**ASSIGNED TASK**
Scan the records for "pinky" and copy each line that contains it.

═════ EXTRACTED MATERIAL ═════

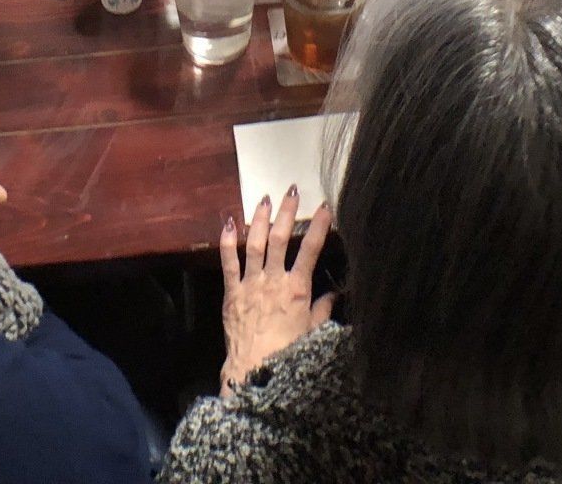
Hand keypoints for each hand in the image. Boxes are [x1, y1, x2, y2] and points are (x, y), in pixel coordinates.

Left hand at [219, 189, 333, 392]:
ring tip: (264, 199)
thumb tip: (334, 295)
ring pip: (254, 243)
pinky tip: (229, 222)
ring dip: (259, 218)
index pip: (310, 250)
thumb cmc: (287, 354)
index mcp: (297, 289)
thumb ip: (322, 310)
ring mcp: (251, 283)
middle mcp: (273, 280)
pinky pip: (228, 262)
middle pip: (279, 238)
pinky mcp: (231, 292)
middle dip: (286, 212)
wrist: (254, 370)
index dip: (318, 226)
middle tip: (291, 191)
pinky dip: (228, 241)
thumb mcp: (312, 332)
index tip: (325, 208)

═════

**RESULT FOR THIS TASK**
pinky tip: (229, 222)
pinky pip: (228, 262)
pinky mcp: (231, 292)
pinky dip: (228, 241)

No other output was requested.